There’s no doubt Boston is a premier destination for marquee free agents in all sports.
The latest player to take his talents to Beantown is NBA All-Star forward Gordon Hayward, who agreed to a reported four-year max contract with the Celtics on the Fourth of July.
With that in mind, let’s go over some of the top free-agent signings in Boston sports history.
Zdeno Chara: The Bruins got their latest franchise defenseman in June 2006. Since then, Chara has tallied 429 points, a Norris Trophy, as well as a leading role in the Bruins’ first Stanley Cup championship in 39 years back in 2011.
David Ortiz: “Big Papi” needs no introduction. On January 22, 2003, Ortiz signed a non-guaranteed free-agent contract with Boston, and his legend began. Some say he’s the most clutch hitter in baseball history, helping give the Red Sox an extremely elusive World Series championship in 2004, breaking the “Curse of the Bambino.” Ortiz ended his Red Sox career with three World Series titles (2004, 2007 and 2013).
Manny Ramirez: It’s only right Manny lands on the list right after Ortiz, as the two played pivotal roles in bringing the Red Sox back to life. Ramirez signed with the Sox in 2000 on an eight-year, $160 million deal, and he delivered six seasons with 30-plus home runs and 100-plus RBI. He also won 2004 World Series MVP honors.
Rodney Harrison: Harrison signed a six-year deal with the Patriots in 2003. Despite a reputation for being a dirty player, No. 37 played a pivotal role in two Super Bowl titles with the Pats in 2003 and 2004. He also owns the NFL record for career sacks by a defensive back with 30.5.
Malcolm Butler: Everybody knew Butler after his game-winning interception on Seattle Seahawks quarterback Russell Wilson in Super Bowl XLIX, but before that, he was merely an undrafted, undersized corner. He was signed by the Patriots on May 19, 2014 as a rookie free agent, and recently collected his second Super Bowl ring in three seasons as a pro.

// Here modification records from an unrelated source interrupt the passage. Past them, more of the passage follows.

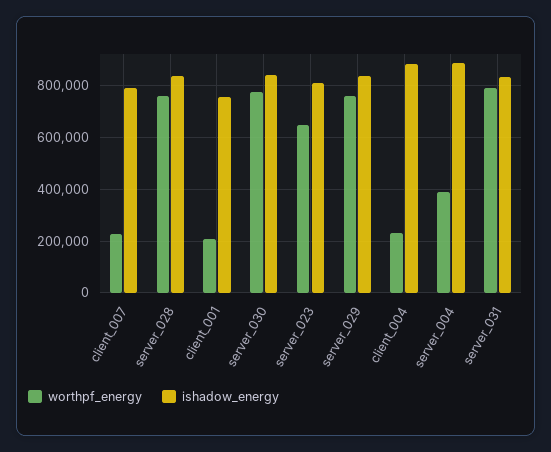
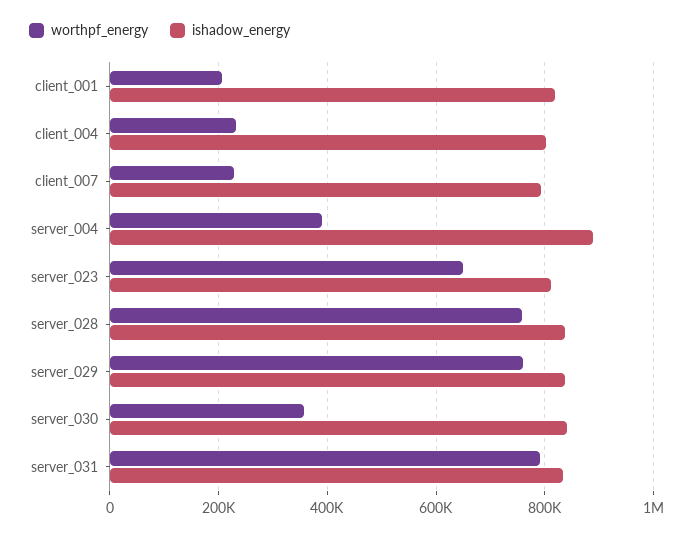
  {
    "worthpf_energy": {
      "client_007": 220000,
      "server_028": 760000,
      "client_001": 200000,
-     "server_030": 775000,
+     "server_030": 360000,
      "server_023": 640000,
      "server_029": 760000,
      "client_004": 240000,
      "server_004": 380000,
      "server_031": 800000
    },
    "ishadow_energy": {
      "client_007": 800000,
      "server_028": 840000,
-     "client_001": 750000,
+     "client_001": 820000,
      "server_030": 840000,
      "server_023": 820000,
      "server_029": 840000,
-     "client_004": 875000,
+     "client_004": 800000,
      "server_004": 880000,
      "server_031": 840000
    }
  }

Marc Savard: The Bruins signed Savard in 2006, and he quickly became a huge part of the resurgence leading into their 2011 Stanley Cup championship. He was a point-per-game player with the Bruins, and if he had not run into severe concussion issues, there’s no telling the type of career he would have had.

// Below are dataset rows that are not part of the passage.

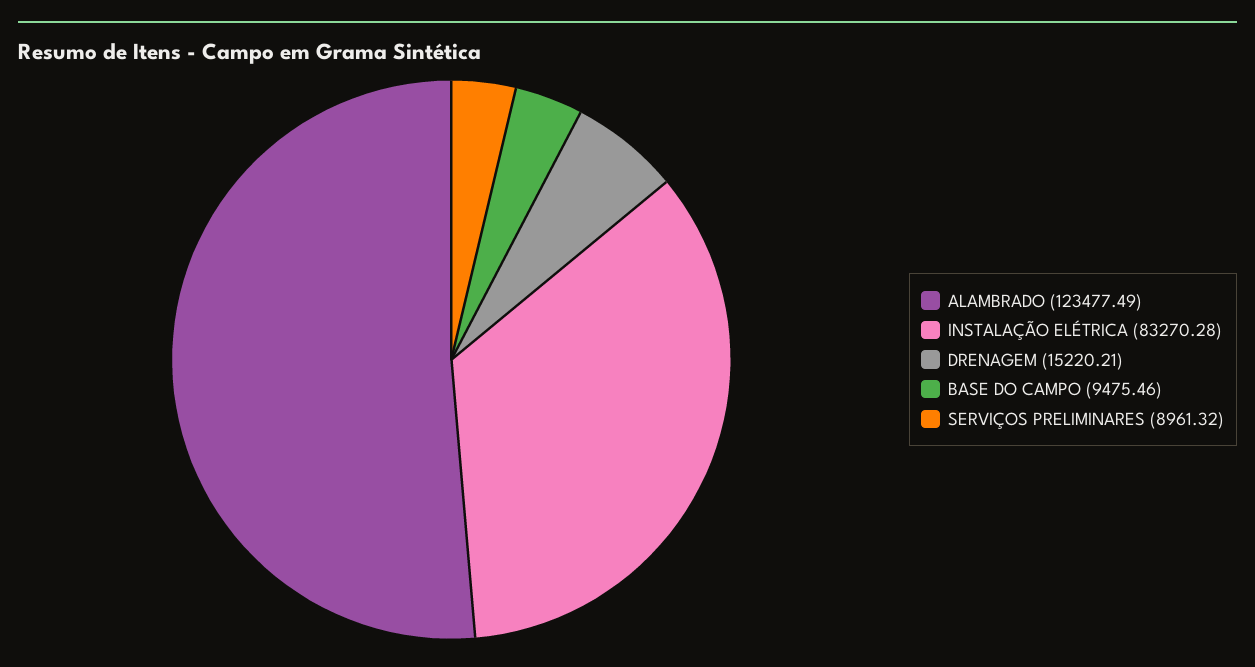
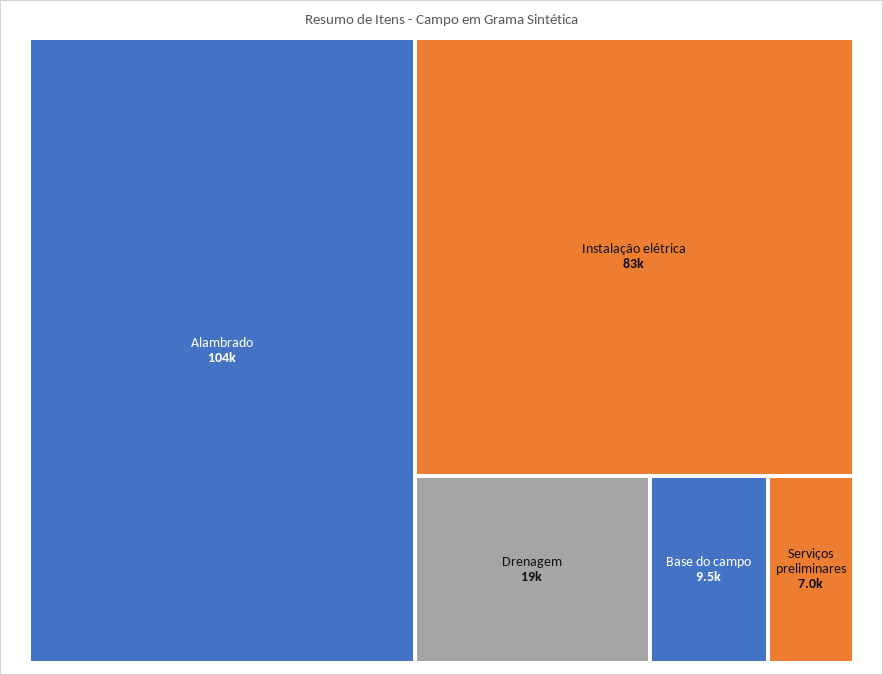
  {
-   "ALAMBRADO": 123477.49,
+   "ALAMBRADO": 104000,
    "INSTALAÇÃO ELÉTRICA": 83270.28,
-   "DRENAGEM": 15220.21,
+   "DRENAGEM": 19000,
    "BASE DO CAMPO": 9475.46,
-   "SERVIÇOS PRELIMINARES": 8961.32
+   "SERVIÇOS PRELIMINARES": 7000
  }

Keith Foulke: Foulke dominated after the Red Sox signed him in October of 2013, pitching the final inning of the club’s 2004 title run a year later. Dangerous even before coming to Boston, he was an enormous add to a Sox team looking to contend for a championship. You could even make a case Foulke should have been awarded 2004 World Series MVP after pitching five strong innings and recording a save in the closer role.